_Fragmento del documento_
=-=-=

# Reconocimiento de dígitos con KNN



Definir los path al ejecutable de python 3.6 y sus librerías,
de acuerdo al virtual env que estén corriendo.

In [None]:
!cd .. && mkdir build
!cd ../build/ && rm -rf *
!cd ../build && cmake \
  -DPYTHON_EXECUTABLE="$(which python)" \
  -DCMAKE_BUILD_TYPE=Release ..
!cd ../build && make install

# Verifico la correcta instalación. Si no falla el import está OK
!pwd
!python --version


In [None]:
import matplotlib.pyplot as plt
import pandas as pd
import numpy as np
import metnum as mt
import datetime
import os
from datetime import datetime
from sklearn.neighbors import KNeighborsClassifier
from numpy import savetxt
from sklearn.metrics import accuracy_score

#percentage over total of train cases
PERCENTAGE_OF_TRAIN_CASES = 0.8
#neighbors for finding the mode in KNN
N_NEIGHBORS = 100
#components for PCA
N_COMPONENTS=40
#number of iterations to find eigenvalues and eigenvectors in power iteration
N_ITERATIONS=5000
#epsilon for power iteration
EPSILON=1e-10
#directory for saving matrix files
timestamp = datetime.now().strftime("%m_%d_%H_%M_%S")
DIRECTORY_NAME="{}".format(timestamp)
os.makedirs(DIRECTORY_NAME+"/", exist_ok=True)

%load_ext autoreload
%autoreload 2

df_train = pd.read_csv("../data/train.csv")

TOTAL_TRAIN_CASES = int(PERCENTAGE_OF_TRAIN_CASES*len(df_train))

#shuffle the train cases.
df_train = df_train[0: TOTAL_TRAIN_CASES].sample(frac=1)

# Uso values para mandar todo a arrays de numpy
X = df_train[df_train.columns[1:]].values
y = df_train["label"].values.reshape(-1, 1)

limit = int(0.8 * X.shape[0]) 

X_train, y_train = X[:limit], y[:limit]
X_val, y_val = X[limit:], y[limit:]

assert len(X_train) == len(y_train)
assert len(X_val) == len(y_val)

print(f"Ahora tengo {len(X_train)} instancias de entrenamiento y {len(X_val)} de validación")

### Opcional: guardamos las matrices de entrenamiento en un archivo si queremos reproducir el experimento

In [None]:
savetxt('{}/X_train.csv'.format(DIRECTORY_NAME), X_train, delimiter=',')
savetxt('{}/y_train.csv'.format(DIRECTORY_NAME), y_train, delimiter=',')
savetxt('{}/X_val.csv'.format(DIRECTORY_NAME), X_val, delimiter=',')
savetxt('{}/y_val.csv'.format(DIRECTORY_NAME), y_val, delimiter=',')

=-=-=

_Información registrada_
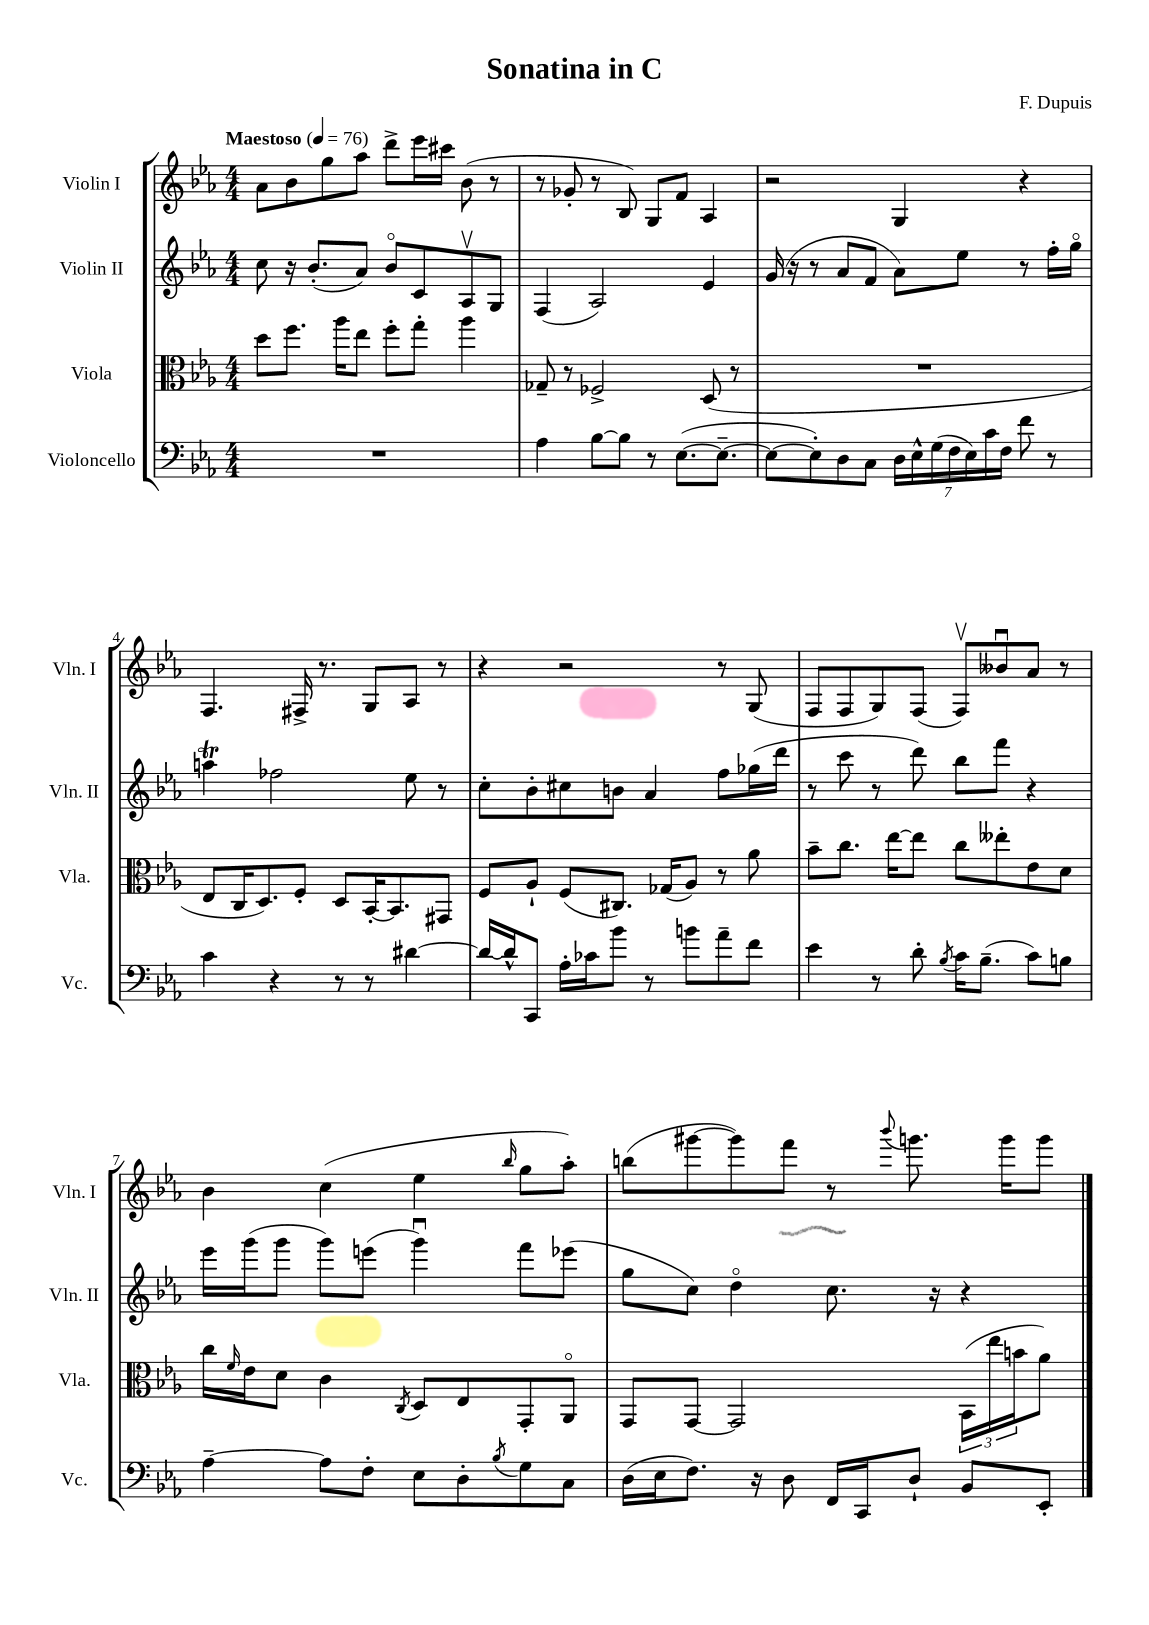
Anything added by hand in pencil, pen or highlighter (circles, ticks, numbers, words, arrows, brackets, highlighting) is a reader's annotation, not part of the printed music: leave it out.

**kern	**kern	**kern	**kern
*staff4	*staff3	*staff2	*staff1
*clefF4	*clefC3	*clefG2	*clefG2
*k[b-e-a-]	*k[b-e-a-]	*k[b-e-a-]	*k[b-e-a-]
*M4/4	*M4/4	*M4/4	*M4/4
*MM76	*MM76	*MM76	*MM76
1r	8dd\L	8cc\	8a-\L
.	8.ff\J	16r	8b-\
.	.	(8.b-'/L	.
.	.	.	8gg\
.	16aa-\LK	.	.
.	8ee-\J	8a-/J)	8aa-\J
.	8ff'\L	8b-o/L	8ddd^\L
.	8gg'\J	8c/	16eee-\L
.	.	.	16ccc#\JJ
.	4aa-\	8A-v/	(8b-\
.	.	8G/J	8r
=	=	=	=
4A-\	8G-~/	(4F/	8r
.	8r	.	8g-'/
[8B-\L	2F-^/	2A-/)	8r
8B-\]J	.	.	8B-/)
8r	.	.	8G/L
([8.E-\L	.	.	8f/J
.	(8D/	4e-/	4A-/
8.E-~\_J	.	.	.
.	8r	.	.
=	=	=	=
8E-\_L	1r	(16g/	2r
.	.	16r	.
8E-'\])	.	8r	.
8D\	.	8a-/L	.
8C\J	.	8f/J	.
28D\LL	.	8a-\L)	4G/
28E-^^\	.	.	.
(28G\	.	.	.
28F\	.	.	.
.	.	8ee-\J	.
28E-\)	.	.	.
28c\	.	.	.
28F\JJ	.	.	.
8f\	.	8r	4r
8r	.	16ff'\LL	.
.	.	16ggo\JJ	.
=	=	=	=
4c\	8E-/L	4aa\	4.F/
.	16C/K	.	.
.	8.D/)	.	.
4r	.	2ff-\	.
.	8F'/J	.	16F#^/
.	.	.	8.r
8r	8D/L	.	.
8r	[16BB-'/K	.	8G/L
.	8.BB-/]	.	.
[4d#\	.	8ee-\	8A-/J
.	8GG#/J	8r	8r
=	=	=	=
16d#/_LL	8F/L	8cc'\L	4r
16d#^^/]J	.	.	.
8CC/J	8A-`/J	8b-'\	.
16A-'\LL	(8F/L	8cc#\	2r
16c-\J	.	.	.
8b-\J	8.C#/J)	8b\J	.
8r	.	4a-/	.
.	(16G-/LK	.	.
8b\L	8A-/J)	.	.
8a-~\	8r	8ff\L	8r
8f\J	8a-\	(16gg-\L	(8G/
.	.	16ddd\JJ	.
=	=	=	=
4e-\	8b-~\L	8r	8F/L
.	8.cc\J	8ccc\	8F/
8r	.	8r	8G/)
.	[16ee-\LK	.	.
8d'\	8ee-\]J	8ddd\)	(8F/J
8qB-/	.	.	.
16c\LK	8cc\L	8bb-\L	8Fv/L)
(8.B-~\J	.	.	.
.	8ee--'\	8fff\J	8b--u/
8c\L)	8e-\	4r	8a-/J
8B\J	8d\J	.	8r
=	=	=	=
[4A-~\	16cc\LL	16eee-\LL	4b-\
.	16qqf/	.	.
.	16e-\J	(16ggg\J	.
.	8d\J	8ggg\J	.
8A-\]L	4c\	8ggg\L)	(4cc\
8F'\J	.	(8eee\J	.
.	8qC/	.	.
8E-\L	8D/L	4gggu\)	4ee-\
8D'\	8E-/	.	.
8qB-/	.	.	16qqbb-/
8G\	8GG'/	8fff\L	8gg\L
8C\J	8AA-o/J	(8eee-\J	8aa-'\J)
=	=	=	=
(16D\LL	8GG/L	8gg\L	(8bb\L
16E-\J	.	.	.
8.F\J)	[8GG/J	8cc\J)	[8ggg#\
.	2GG/]	4ddo\	8ggg#\])
16r	.	.	.
8D\	.	.	8fff\J
16FF/LL	.	8.cc\	8r
16CC/J	.	.	.
.	.	.	8qqbbb-/
8D`/J	.	.	8.ggg\
.	.	16r	.
8BB-/L	(24BB-\LL	4r	.
.	24ee-\	.	.
.	.	.	16ggg\LK
.	24b\J	.	.
8EE-'/J	8a-\J)	.	8ggg\J
==	==	==	==
*-	*-	*-	*-
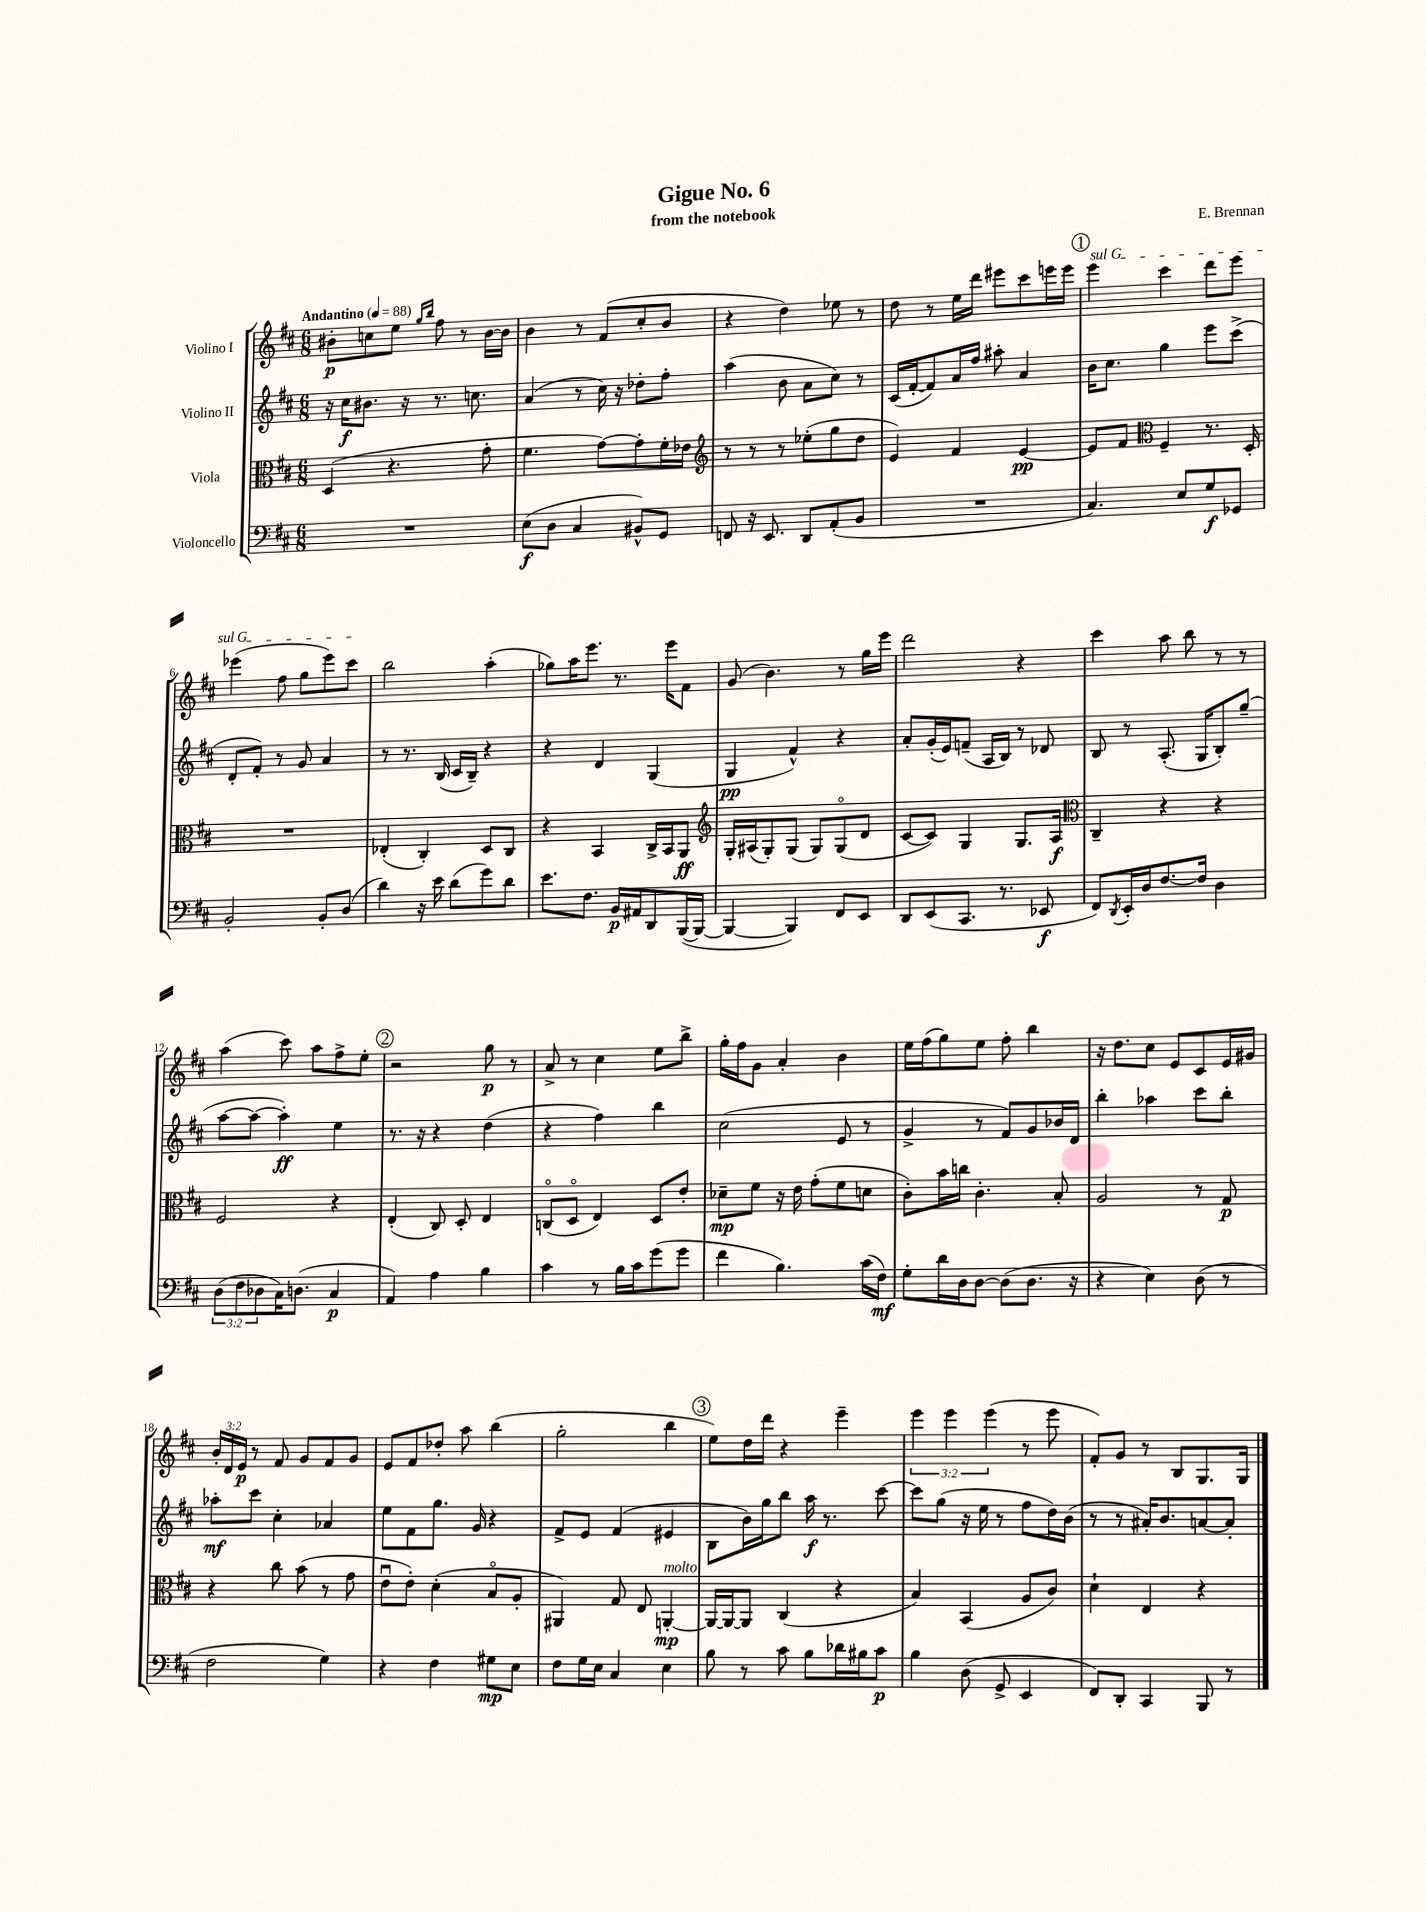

=-=-=

_Trabajo requerido_
**A)** ¿Puedes transcribir textualmente el fragmento sobre reconocimiento de dígitos con KNN, empezando por "df_train = df_train[0: TOTAL_TRAIN_CASES].sample(frac=1)" y siguiendo hasta "len(X_train) == len(y_train)"?
**B)** ¿Puedes continuar el fragmento sobre reconocimiento de dígitos con KNN a partir de donde termina?

_Resultados en orden_
**A)**
df_train = df_train[0: TOTAL_TRAIN_CASES].sample(frac=1)

# Uso values para mandar todo a arrays de numpy
X = df_train[df_train.columns[1:]].values
y = df_train["label"].values.reshape(-1, 1)

limit = int(0.8 * X.shape[0]) 

X_train, y_train = X[:limit], y[:limit]
X_val, y_val = X[limit:], y[limit:]

assert len(X_train) == len(y_train)

**B)**
## Testing sin PCA (raw data)

### Entrenamos el dato con los test cases sin modificar y probamos su accuracy

In [None]:
%%time

clf = mt.KNNClassifier(N_NEIGHBORS)

clf.fit(X_train, y_train)
y_pred = clf.predict(X_val[0:])
acc = accuracy_score(y_val, y_pred)
print("Accuracy: {}".format(acc))


### Ejemplo para probar la capacidad del modelo a mano.

In [None]:
random_example= 598

img = X_val[random_example].reshape(28, 28)
plt.imshow(img, cmap="Greys")

print("Prediction: {} - Digit: {}".format( int(y_pred[random_example]), int(y_val[random_example])))

## Testing con PCA

### Usamos PCA para transformar la data

In [None]:
%%time
pca = mt.PCA(N_COMPONENTS, N_ITERATIONS, EPSILON)
pca.fit(X_train)

X_train_pca, X_val_pca = pca.transform(X_train), pca.transform(X_val)


### Opcional: guardamos las matrices de entrenamiento en un archivo si queremos reproducir el experimento

In [None]:
savetxt('{}/X_train_pca.csv'.format(DIRECTORY_NAME), X_train_pca, delimiter=',')
savetxt('{}/X_val_pca.csv'.format(DIRECTORY_NAME), X_val_pca, delimiter=',')

### Entrenamos el modelo con la data de PCA y testeamos accuracy

In [None]:
%%time
clf = mt.KNNClassifier(N_NEIGHBORS)

clf.fit(X_train_pca, y_train)

y_pred = clf.predict(X_val_pca[0:])
acc = accuracy_score(y_val, y_pred)
print("Accuracy: {}".format(acc))

# Testeo automático moviendo parámetros

In [None]:
import time
import matplotlib.pyplot as plt
import pandas as pd
import numpy as np
import metnum as mt
import datetime
import os
from datetime import datetime
from sklearn.neighbors import KNeighborsClassifier
from numpy import savetxt
from sklearn.metrics import *
from IPython.display import display, HTML

def calculate_metrics(y_val, y_pred, time):
    
    acc = accuracy_score(y_val, y_pred)
    precision = precision_score(y_val, y_pred, average=None)
    recall = recall_score(y_val, y_pred, average=None)
    f1 = f1_score(y_val, y_pred, average=None)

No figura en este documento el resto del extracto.